米空母「ロナルド・レーガン」は横須賀を母港とするから相模湾や浦賀水道近くにいることは珍しくないが、観艦式の参加リストにはない。
しかもその飛行甲板には艦載機がギッシリと置かれている。さらには「レーガン」の前方には海自艦(「あすか」?)が先導しているように見えた。
そして接近してきた「レーガン」は観閲部隊・受閲部隊の外側を周り始めた。
観艦式のスケジュールは訓練展示が始まっており、「いずも」から見ると訓練を見せている海自艦艇の背後に回り込んだ「レーガン」が必ず入り込む位置関係となっていた。これで、世界各国から取材のため訪れた外国人カメラマンや記者のカメラやビデオ、スマホには必ず写り込むことになった。

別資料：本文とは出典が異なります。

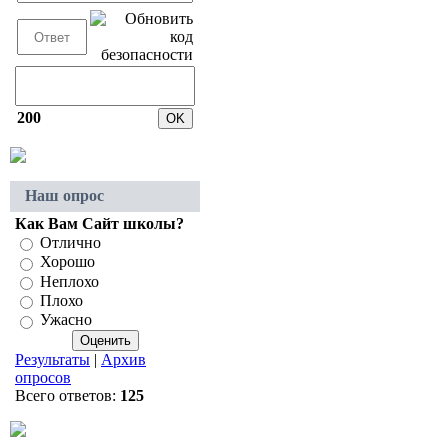
200
Наш опрос
Как Вам Сайт школы?
Отлично
Хорошо
Неплохо
Плохо
Ужасно
Результаты
|
Архив
опросов
Всего ответов:
125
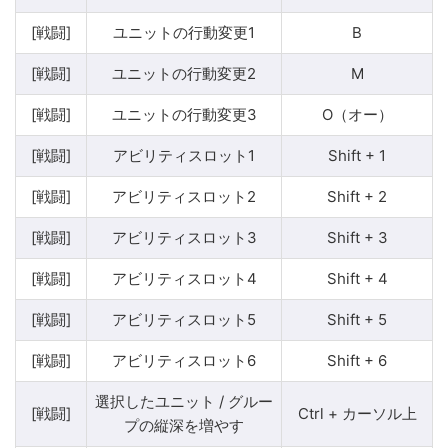
[戦闘]
ユニットの行動変更1
B
[戦闘]
ユニットの行動変更2
M
[戦闘]
ユニットの行動変更3
O（オー）
[戦闘]
アビリティスロット1
Shift + 1
[戦闘]
アビリティスロット2
Shift + 2
[戦闘]
アビリティスロット3
Shift + 3
[戦闘]
アビリティスロット4
Shift + 4
[戦闘]
アビリティスロット5
Shift + 5
[戦闘]
アビリティスロット6
Shift + 6
選択したユニット / グルー
[戦闘]
Ctrl + カーソル上
プの縦深を増やす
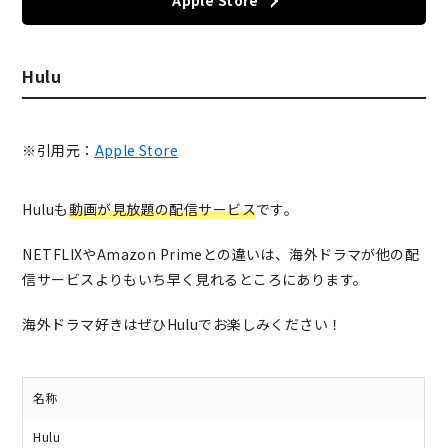
Hulu
※引用元：
Apple Store
Huluも
動画が見放題の配信サービス
です。
NETFLIXやAmazon Primeとの違いは、海外ドラマが他の配
信サービスよりもいち早く見れるところにあります。
海外ドラマ好きはぜひHuluでお楽しみください！
名称
Hulu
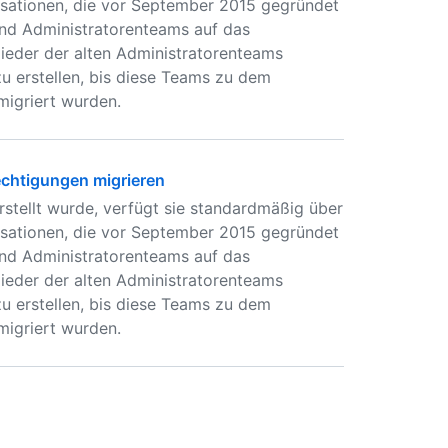
isationen, die vor September 2015 gegründet
und Administratorenteams auf das
lieder der alten Administratorenteams
zu erstellen, bis diese Teams zu dem
migriert wurden.
chtigungen migrieren
tellt wurde, verfügt sie standardmäßig über
isationen, die vor September 2015 gegründet
und Administratorenteams auf das
lieder der alten Administratorenteams
zu erstellen, bis diese Teams zu dem
migriert wurden.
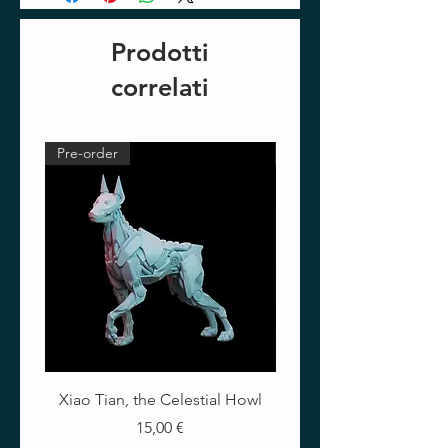
Prodotti
correlati
Pre-order
Pre-order
Xiao Tian, the Celestial Howl
The Crimson Lotus - Ful
Prezzo
15,00 €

予定外の「レーガン」は国際観艦式に事実上参加している状態である。
ちなみに観艦式前後の横須賀港に「レーガン」が入港している姿はなく、つまり国際観艦式の現場海域にどこかから直接現れ、その外周を旋回航行したのち、どこかに向け走り去った。
マリントラフィックなど「AIS(自動船舶識別装置)」の位置情報を閲覧、追跡できていたなら面白かっただろう。
これはどういうことか。「いずも」の飛行甲板で海自方面から聞こえてきたのは『(レーガンは)たまたま近くにいたから寄ったのでは?』といったコメントだ。
これ、笑えるような笑えないような……米空母が航行中に『なんかイベントやってるから寄ってくか』など、考えにくい。
事前の調整はあったと考えるのが常識的、海自の先導艦がいたことがその証ではないか。仮に『寄ってく?』だとして、巨大艦が混雑する海域へ気ままな思いつきで進入するなど、咄嗟のダンドリでは行なえないだろう。海上交通管理当局も許さないと思うし……つまりは『察してネ』ということか。
この事態に速報系の記者たちが書く記事や事後の記事には「米空母サプライズ参加」などのキャッチフレーズの踊るものが散見された。しかし実態はサプライズなどではなく、海自の、そして日米間の周到な準備があったとみるのが妥当だ。
現在では国際親善・国際協調の機会
観艦式はその国の海軍の威容を見せつける場として始まったという。それが近年では国際的な親善の場、平和を求める国際協調の機会としての機能が重視されている。国際的な公の場としては独断専行のような行動はマナー違反で慎むべきこととされているとも聞く。
飛行甲板に艦載機をズラリと並べた状態での米空母の「突然参加」は、中国とロシア、北朝鮮に対する牽制や誇示だと筆者は思う。なにかを企てようとする相手には米空母を送るというマッチョな方法論は健在だ。そしてその用意はあると海自の国際観艦式を通じて発信させたことになる。
仮に、その方法論を観艦式で行なうのがマナー違反なのだとしても、我が国や諸外国はそれを許容したことになる。戦争抑止力の考えだ。
今回の国際観艦式に参加した諸外国を挙げると、アメリカ、オーストラリア、ブルネイ、カナダ、インド、インドネシア、マレーシア、ニュージーランド、韓国、パキスタン、シンガポール、タイの12ヵ国。
現在の世界的な安全保障で重視されるインド太平洋地域が網羅されている。これらの国々から18隻が参加した。
欧州からは、たとえばイギリスは人員を参加させ、フランスは人員と航空機を1機参加させている。
これらの国々が協調してウクライナ戦時下に、ロシアや中国、北朝鮮などに野心を放棄させ平和を求める具体的な意志を見せる場として、国際観艦式を演出したのだと感じた1日だった。